Listed records:
━━━━━━━━━━
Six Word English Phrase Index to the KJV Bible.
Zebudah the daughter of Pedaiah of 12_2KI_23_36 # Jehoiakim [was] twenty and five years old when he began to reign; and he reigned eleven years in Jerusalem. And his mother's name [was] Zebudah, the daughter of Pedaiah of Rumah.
━━━━━━━━━━
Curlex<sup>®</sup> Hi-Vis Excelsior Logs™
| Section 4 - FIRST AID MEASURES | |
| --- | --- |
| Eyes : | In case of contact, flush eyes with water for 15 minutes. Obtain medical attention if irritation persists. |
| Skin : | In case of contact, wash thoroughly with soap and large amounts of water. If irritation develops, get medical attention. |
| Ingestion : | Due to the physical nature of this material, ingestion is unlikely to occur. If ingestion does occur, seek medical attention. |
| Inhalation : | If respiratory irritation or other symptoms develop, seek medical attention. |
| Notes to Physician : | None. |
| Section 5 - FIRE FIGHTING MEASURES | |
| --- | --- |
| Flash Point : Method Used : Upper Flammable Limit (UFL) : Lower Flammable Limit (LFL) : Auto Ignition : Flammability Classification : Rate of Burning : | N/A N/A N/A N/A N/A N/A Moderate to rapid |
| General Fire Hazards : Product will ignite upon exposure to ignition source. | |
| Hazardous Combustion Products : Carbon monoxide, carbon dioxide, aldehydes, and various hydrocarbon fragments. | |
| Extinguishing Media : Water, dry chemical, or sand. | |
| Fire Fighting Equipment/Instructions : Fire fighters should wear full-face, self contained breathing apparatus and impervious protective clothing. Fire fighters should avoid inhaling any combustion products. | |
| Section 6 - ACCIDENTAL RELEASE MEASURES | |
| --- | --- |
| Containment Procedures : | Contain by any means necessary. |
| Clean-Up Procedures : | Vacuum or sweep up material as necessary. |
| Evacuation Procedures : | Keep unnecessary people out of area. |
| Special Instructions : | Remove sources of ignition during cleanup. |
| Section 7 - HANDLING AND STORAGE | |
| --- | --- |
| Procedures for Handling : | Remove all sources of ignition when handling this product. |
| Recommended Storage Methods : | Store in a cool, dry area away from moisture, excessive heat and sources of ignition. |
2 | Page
━━━━━━━━━━
Please give the number of lines in the data above where the word "sources" appears, and nothing besides.

3